記者会見に登壇した品川雅俊、青木淳、小山薫堂、德山豊、佐藤卓、原摩利彦、保持壮太郎(左から)

坂本龍一と京都芸術大学の長い交流

 プロジェクトは、坂本龍一エステートが、坂本の機材や楽器を次世代の学びと創造に活用できないかと、長年交流のあった京都芸術大学に相談したことから動き始めた。

 坂本と同大の関係は長い。京都芸術大学が運営する劇場「春秋座」 では、2005年に高谷史郎とのライブを上演。10年には「スコラ 坂本龍一 音楽の学校」の夏季特別講座が公開収録された。同年に始まった「マラルメ・プロジェクト」では、渡邊守章が構成・演出、高谷が映像・美術、坂本が音楽・音響を担当し、約3年にわたって舞台作品の創作が重ねられた。坂本の没後となる23年には、追悼シンポジウム「坂本龍一の京都」も開催されている。

 坂本龍一エステートは本プロジェクト発表に寄せたコメントで、坂本が音楽だけでなく、美術、哲学、文学、科学、テクノロジー、環境、社会などに好奇心を持ち、学び、実験と実践を続けた人物だったと振り返りつつ、作品や資料、思想、問いを保存するだけではなく、教育や研究の現場で次世代が読み直し、新たな表現へつなげることが重要だと表明。ラボが、学生や研究者、アーティストたちによる新しい問いと表現が生まれる場となることへの期待を示した。

 同大の德山豊理事長も、「私たちが受け継ぎたいのは、完成された作品だけではない」と強調する。「領域にとらわれず、異分野の人々と対話し、学び、実験を重ね、問い続ける、その姿勢です。その姿勢は、大学という場だからこそ、次世代の創造へとつながっていく」。

瓜生山荘を「使い続けるアーカイブ」へ

 ラボの物理的な拠点となるのは、京都芸術大学のキャンパスに隣接する「瓜生山荘」だ。かつて德山詳直同大前理事長の住宅として建てられ、学園の重要な会議や対話の場としても使われてきた建物を改修し、新たな創造拠点として開く。

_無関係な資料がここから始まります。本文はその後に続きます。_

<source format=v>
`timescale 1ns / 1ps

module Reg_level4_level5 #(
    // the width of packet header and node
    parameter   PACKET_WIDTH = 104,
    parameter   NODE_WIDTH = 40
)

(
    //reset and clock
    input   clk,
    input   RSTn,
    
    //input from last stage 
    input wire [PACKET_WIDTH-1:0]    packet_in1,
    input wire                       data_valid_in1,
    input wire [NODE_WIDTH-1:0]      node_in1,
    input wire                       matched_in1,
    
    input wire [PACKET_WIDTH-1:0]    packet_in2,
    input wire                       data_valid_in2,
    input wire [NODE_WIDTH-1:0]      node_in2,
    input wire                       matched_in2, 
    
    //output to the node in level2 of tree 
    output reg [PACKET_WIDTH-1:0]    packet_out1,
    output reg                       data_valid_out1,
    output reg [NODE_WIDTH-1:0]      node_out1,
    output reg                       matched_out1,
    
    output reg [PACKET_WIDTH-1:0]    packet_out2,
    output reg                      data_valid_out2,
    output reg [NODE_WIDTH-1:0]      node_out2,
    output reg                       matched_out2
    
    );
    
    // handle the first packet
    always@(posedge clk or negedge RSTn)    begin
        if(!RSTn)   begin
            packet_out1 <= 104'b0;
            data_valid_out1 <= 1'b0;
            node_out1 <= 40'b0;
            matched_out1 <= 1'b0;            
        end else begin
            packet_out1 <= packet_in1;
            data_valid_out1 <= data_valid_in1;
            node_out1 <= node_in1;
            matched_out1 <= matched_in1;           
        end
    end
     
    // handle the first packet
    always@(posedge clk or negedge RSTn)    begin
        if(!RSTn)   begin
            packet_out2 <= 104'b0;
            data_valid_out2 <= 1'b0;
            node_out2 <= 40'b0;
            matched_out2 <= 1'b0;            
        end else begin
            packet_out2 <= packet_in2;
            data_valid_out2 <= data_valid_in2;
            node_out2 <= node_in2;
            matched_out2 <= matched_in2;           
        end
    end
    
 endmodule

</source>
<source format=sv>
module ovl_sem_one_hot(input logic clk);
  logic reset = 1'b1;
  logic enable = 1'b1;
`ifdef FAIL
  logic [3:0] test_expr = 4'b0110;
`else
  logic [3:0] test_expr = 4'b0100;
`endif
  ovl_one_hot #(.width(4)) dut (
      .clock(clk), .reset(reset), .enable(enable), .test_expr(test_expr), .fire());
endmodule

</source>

 建築設計を担当するのは、建築設計事務所「AS」の青木淳と品川雅俊。坂本がニューヨークのスタジオで使用していた機材などを持ち込み、保存のための再現空間ではなく、学生やアーティストが実際に機材を使い、新しい作品を生み出すための場として整備する。ASは青木と品川が共同で率いる建築設計事務所で、青木は京都市京セラ美術館の改修設計にも携わった。

青木淳と品川雅俊

 青木は、建物の完成前からラボの活動を始めるという進め方について、「まず活動が始まっていて、その活動に見合った器として建築があるのが理想」だと語る。「瓜生山荘には独特の雰囲気がある。その雰囲気を引き継ぎつつ、いちばんコアになるラボは、外に向かって開かれていくような場所にできればと思っている」。

 品川は、過去の図面を調査するなかで、瓜生山荘が完成後も繰り返し手を加えられてきた建物であることがわかったという。「完成しておしまいではなく、完成する前から活動が始まり、完成した後も、必要に応じてつねに変わっていけるような場所になればと思う」。

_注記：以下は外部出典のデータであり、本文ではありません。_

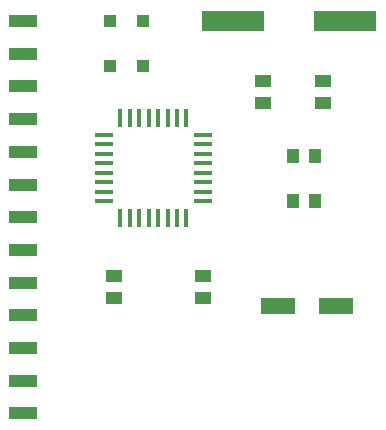
<source format=gbr>
G04 DipTrace 3.0.0.0*
G04 TopPaste.gbr*
%MOMM*%
G04 #@! TF.FileFunction,Paste,Top*
G04 #@! TF.Part,Single*
%AMOUTLINE2*
4,1,4,
0.75,0.15,
0.75,-0.15,
-0.75,-0.15,
-0.75,0.15,
0.75,0.15,
0*%
%AMOUTLINE5*
4,1,4,
0.15,-0.75,
-0.15,-0.75,
-0.15,0.75,
0.15,0.75,
0.15,-0.75,
0*%
%AMOUTLINE8*
4,1,4,
-0.65,0.55,
0.65,0.55,
0.65,-0.55,
-0.65,-0.55,
-0.65,0.55,
0*%
%AMOUTLINE11*5,1,4,0,0,1.41421,-45.0*%
%AMOUTLINE20*
4,1,4,
0.65,-0.55,
-0.65,-0.55,
-0.65,0.55,
0.65,0.55,
0.65,-0.55,
0*%
%ADD40R,5.3X1.8*%
%ADD42R,1.1X1.3*%
%ADD50R,2.34X1.07*%
%ADD58R,2.95X1.4*%
%ADD64OUTLINE2*%
%ADD67OUTLINE5*%
%ADD70OUTLINE8*%
%ADD73OUTLINE11*%
%ADD82OUTLINE20*%
%FSLAX35Y35*%
G04*
G71*
G90*
G75*
G01*
G04 TopPaste*
%LPD*%
D64*
X2778000Y3159000D3*
Y3239000D3*
Y3319000D3*
Y3399000D3*
Y3479000D3*
Y3559000D3*
Y3639000D3*
Y3719000D3*
D67*
X2638000Y3859000D3*
X2558000D3*
X2478000D3*
X2398000D3*
X2318000D3*
X2238000D3*
X2158000D3*
X2078000D3*
D64*
X1938000Y3719000D3*
Y3639000D3*
Y3559000D3*
Y3479000D3*
Y3399000D3*
Y3319000D3*
Y3239000D3*
Y3159000D3*
D67*
X2078000Y3019000D3*
X2158000D3*
X2238000D3*
X2318000D3*
X2398000D3*
X2478000D3*
X2558000D3*
X2638000D3*
D58*
X3413000Y2270000D3*
X3903000D3*
D70*
X3286000Y4175000D3*
Y3985000D3*
X3794000Y4175000D3*
Y3985000D3*
D73*
X2270000Y4683000D3*
X1990000D3*
X2270000Y4302000D3*
X1990000D3*
D50*
X1254000Y4683020D3*
Y4406160D3*
Y4129300D3*
Y3852440D3*
Y3575580D3*
Y3298720D3*
Y3021860D3*
Y2745000D3*
Y2468140D3*
Y2191280D3*
Y1914420D3*
Y1637560D3*
Y1360700D3*
D42*
X3540000Y3540000D3*
X3730000D3*
X3540000Y3159000D3*
X3730000D3*
D70*
X2778000Y2524000D3*
Y2334000D3*
D82*
X2021800Y2334300D3*
Y2524300D3*
D40*
X3032000Y4683000D3*
X3982000D3*
M02*

</source>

 青木も、「建築は完成したところがスタート。瓜生山荘はすでに生き始めている建築であり、そこに私たちが入り、次の時代のあり方をつくっていく」と話した。

原摩利彦がリードアーティストに

 ラボでの制作を牽引するリードアーティストには、京都を拠点に活動する音楽家・原摩利彦が就任する。原は映画『国宝』の音楽と主題歌を手がけ、第49回日本アカデミー賞で最優秀音楽賞と主題歌賞を受賞。坂本との即興演奏や共作の経験も持つ。

パフォーマンスを披露した原摩利彦

 原が音楽家を志したきっかけは、中学1年生のときに大阪で見た坂本の公演だったという。そこから30年となる節目にプロジェクトへ参加することについて、「とても不思議な縁を感じている」と話す。

 ラボでは、国内外のアーティストを招いた共同制作などを構想している。完成作品を発表するだけでなく、アーティストが数時間にわたって試行錯誤し、音楽が生まれる瞬間そのものを学生と共有することも目指すという。

 「僕は、こういうふうにつくったらいいと教える立場ではまったくない。坂本さんが遺した機材や作品を見ながら、坂本さんが世界に対して何を考え、音楽をつくっていたのかを学生たちと一緒に考えたい。いま世界で起きていることを見たうえで、音楽やアートをつくることがどんな意味や力、可能性を持つのかを考える場にしたいと思っている」。

 なおスタジオの着工は、開学50周年を迎える2027年春頃を予定。ただし施設の完成を待たず、原を中心とした共同制作や学生参加型のワークショップなどを先行して始める。28年にはスタジオの運用を開始し、アーカイブやライブラリーも順次展開する計画だ。

 坂本が遺したものを固定された遺産として保存するのではなく、実際に触れ、使い、問い直すことで、次の創造を生み出す。「Sakamoto Ryuichi Lab at KUA」は、坂本の創造の精神を過去に閉じ込めるのではなく、未来へと開き続けるための実験の場となりそうだ。